_JOB_:
Identify the line in which "museums, institutions and other" appears, then reproduce that line and all remaining lines of the records word for word.

_EXTRACTED INFORMATION_:
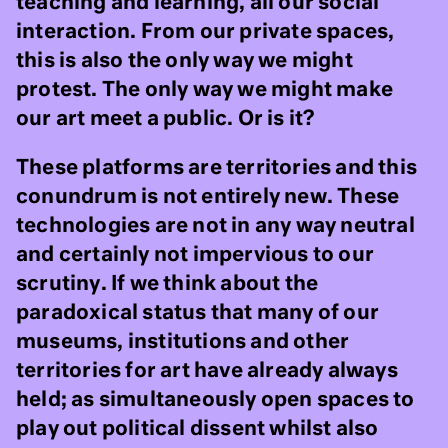
teaching and learning, all our social
interaction. From our private spaces,
this is also the only way we might
protest. The only way we might make
our art meet a public. Or is it?
These platforms are territories and this
conundrum is not entirely new. These
technologies are not in any way neutral
and certainly not impervious to our
scrutiny. If we think about the
paradoxical status that many of our
museums, institutions and other
territories for art have already always
held; as simultaneously open spaces to
play out political dissent whilst also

_TASK SOLUTION_:
museums, institutions and other
territories for art have already always
held; as simultaneously open spaces to
play out political dissent whilst also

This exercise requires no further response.